Obviously, different reading systems correspond to the above-indicated reading conditions. In particular:
1) By reading the voltage signal across the transistor MH it is possible to draw the load current information only during the transistor conduction. It is thus necessary to avoid reading both during the conduction period of the transistor ML and during the conduction of the schottky diode (or of the intrinsic diode of the synchronous MOS transistor) or during the dead time. In order to minimise the noise in reading it is also worth avoiding the turn-on and turn-off instants of the transistor MH whereon the reading is performed and the turn-on and turn-off instants of the power switches of the remaining phases.
It is thus necessary to insert a tracking system of the collected information.
This system is few dissipative, but of very difficult application in the converters being concerned for power supply CPU applications. In fact in these applications the conduction of the transistor MH occurs for a very short time interval given by Vout/Vin×Ts, where Ts is the switching period.
Since the reading system has a lowest latency time being required to acquire the information and to track it, this constrains the application to a lowest switching period.

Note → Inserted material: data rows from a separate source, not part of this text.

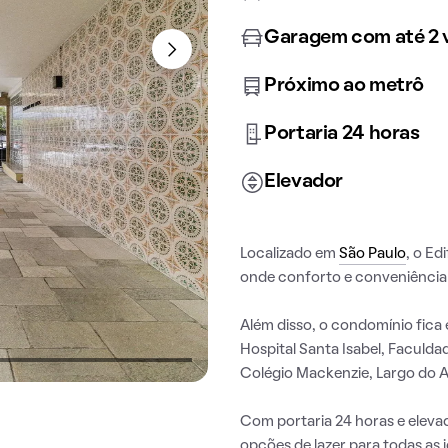
Garagem com até 2 
Próximo ao metrô
Portaria 24 horas
Elevador
Localizado em
São Paulo
, o Ed
onde conforto e conveniência
Além disso, o condomínio fica 
Hospital Santa Isabel, Faculd
Colégio Mackenzie, Largo do 
Com portaria 24 horas e elev
opções de lazer para todas as 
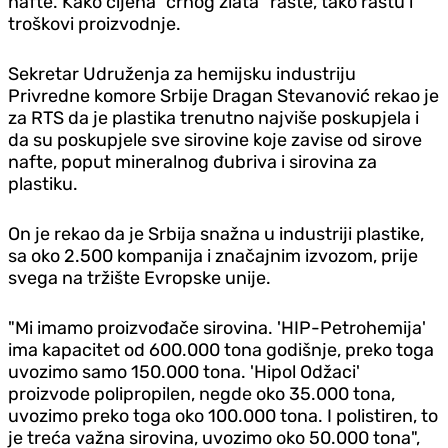
nafte. Kako cijena "crnog zlata" raste, tako rastu i
troškovi proizvodnje.
Sekretar Udruženja za hemijsku industriju
Privredne komore Srbije Dragan Stevanović rekao je
za RTS da je plastika trenutno najviše poskupjela i
da su poskupjele sve sirovine koje zavise od sirove
nafte, poput mineralnog đubriva i sirovina za
plastiku.
On je rekao da je Srbija snažna u industriji plastike,
sa oko 2.500 kompanija i značajnim izvozom, prije
svega na tržište Evropske unije.
"Mi imamo proizvođače sirovina. 'HIP-Petrohemija'
ima kapacitet od 600.000 tona godišnje, preko toga
uvozimo samo 150.000 tona. 'Hipol Odžaci'
proizvode polipropilen, negde oko 35.000 tona,
uvozimo preko toga oko 100.000 tona. I polistiren, to
je treća važna sirovina, uvozimo oko 50.000 tona",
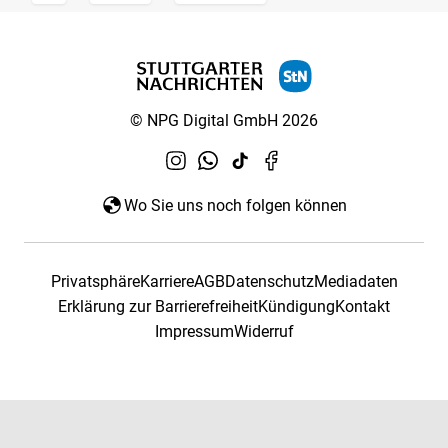
© NPG Digital GmbH 2026
Wo Sie uns noch folgen können
Privatsphäre
Karriere
AGB
Datenschutz
Mediadaten
Erklärung zur Barrierefreiheit
Kündigung
Kontakt
Impressum
Widerruf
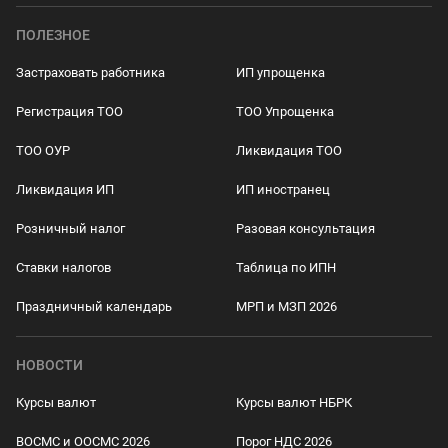
ПОЛЕЗНОЕ
Застраховать работника
ИП упрощенка
Регистрация ТОО
ТОО Упрощенка
ТОО ОУР
Ликвидация ТОО
Ликвидация ИП
ИП иностранец
Розничный налог
Разовая консультация
Ставки налогов
Таблица по ИПН
Праздничный календарь
МРП и МЗП 2026
НОВОСТИ
Курсы валют
Курсы валют НБРК
ВОСМС и ООСМС 2026
Порог НДС 2026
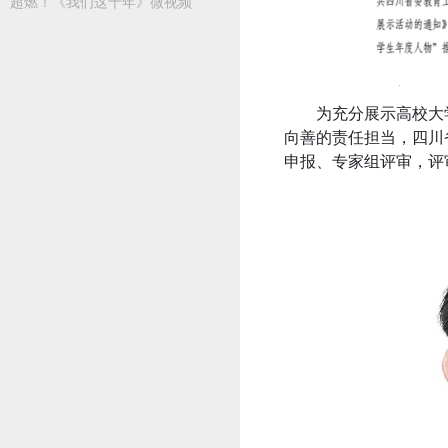
超燃！《我们这十年》微视频
为充分展示高校大
向善的责任担当，四川省
申报、专家组评审，评审出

2) By reading the voltage signal across the transistor ML it is possible to draw the load current information only during the transistor ML conduction, as seen with reference to the reading on the transistor MH. Also in that case it is necessary to track the analogue information represented by the voltage across the sense element Rsense in an instant far from the switchings of the other components; in the remaining time hold the last value acquired from the information, as described in the Italian patent application No. MI2000A002042 filed on Sep. 19, 2000 in the name of the Applicant itself.
3) By reading the voltage signal across the inductor L (i.e., across the filtering capacity C1) on the contrary the information being obtained is always valid and thus it does not require any tracking. It is perceived therefrom that for the noise-freedom the best reading system is composed by a reading resistance arranged in series with the inductor. Unfortunately this system is the most dissipative of all.

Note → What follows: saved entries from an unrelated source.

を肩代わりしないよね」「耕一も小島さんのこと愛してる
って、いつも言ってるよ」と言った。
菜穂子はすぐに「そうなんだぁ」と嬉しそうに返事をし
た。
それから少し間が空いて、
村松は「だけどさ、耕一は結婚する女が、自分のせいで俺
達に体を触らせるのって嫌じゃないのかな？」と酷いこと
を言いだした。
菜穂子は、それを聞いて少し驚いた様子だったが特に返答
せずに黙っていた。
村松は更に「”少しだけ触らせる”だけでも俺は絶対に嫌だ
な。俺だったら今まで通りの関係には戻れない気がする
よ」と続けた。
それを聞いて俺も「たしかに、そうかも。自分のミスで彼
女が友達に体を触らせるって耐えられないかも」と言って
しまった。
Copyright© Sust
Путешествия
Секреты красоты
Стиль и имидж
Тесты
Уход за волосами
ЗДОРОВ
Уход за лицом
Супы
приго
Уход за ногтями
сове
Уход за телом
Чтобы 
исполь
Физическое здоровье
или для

The information acquired by the reading system must be used to perform simultaneously four different functions:
Average Current Mode: it allows the output voltage Vout to be regulated ensuring a fast response to load variations. It also allows a correct current sharing between the modules 10 during the transients to be obtained.
Droop function: The current information is used to shift the reference of a feedback loop proportionally to the load.

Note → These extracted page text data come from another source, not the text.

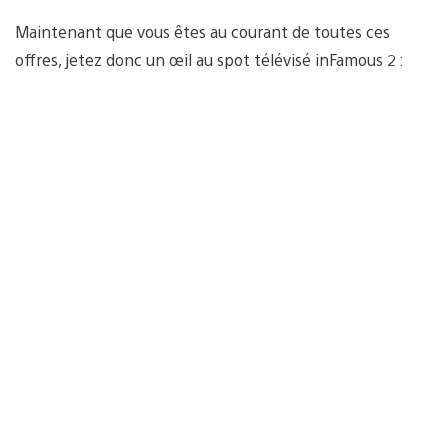
Maintenant que vous êtes au courant de toutes ces
offres, jetez donc un œil au spot télévisé inFamous 2 :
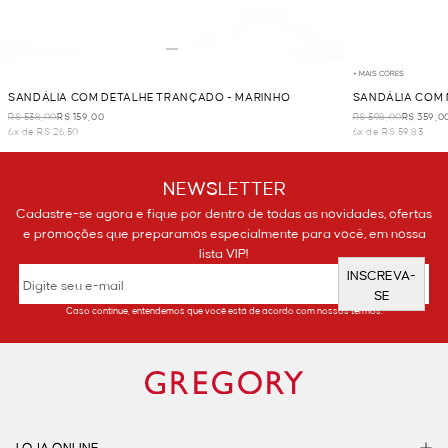
+ MAIS CORES
SANDÁLIA COM DETALHE TRANÇADO - MARINHO
SANDÁLIA COM 
R$ 538,00
R$ 159,00
R$ 598,00
R$ 359,0
6x de R$ 26,50
6x de R$ 59,83
NEWSLETTER
Cadastre-se agora e fique por dentro de todas as novidades, ofertas
e promoções que preparamos especialmente para você, em nossa
lista VIP!
INSCREVA-
SE
Caso continue, entendemos que você está de acordo com nossos termos.
LOJA ONLINE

Average current sharing: By comparing the so-obtained current of each module with the average current value a control signal of a voltage loop of each module is corrected in order to correct the unbalances between the different modules and equalise the current thereof.
Current limit: In order to obtain a precise and fast current limit an instantaneous, and thus not filtered, information on the current is required. In order to limit the highest current deliverable by the module it is necessary to adapt the limiting mechanism to the reading type.
In particular, when reading on the transistor MH and on the inductor L it is sufficient to turn the transistor MH off whenever the detected current thereof exceeds a set threshold. When reading on the transistor ML, which is already in the falling phase of the inductor L current, the mechanism is more complex, as described in the above-cited patent application.
The technical problem underlying the present invention is to provide a reading circuit for interleaved DC-DC converters, having such structural and functional features as to automatically adapt to a component being used as a reading or “sense” resistance, giving the user the greatest latitude to decide how to optimise the controller design and thus overcoming the limits and drawbacks still affecting the reading circuit realised according to the prior art.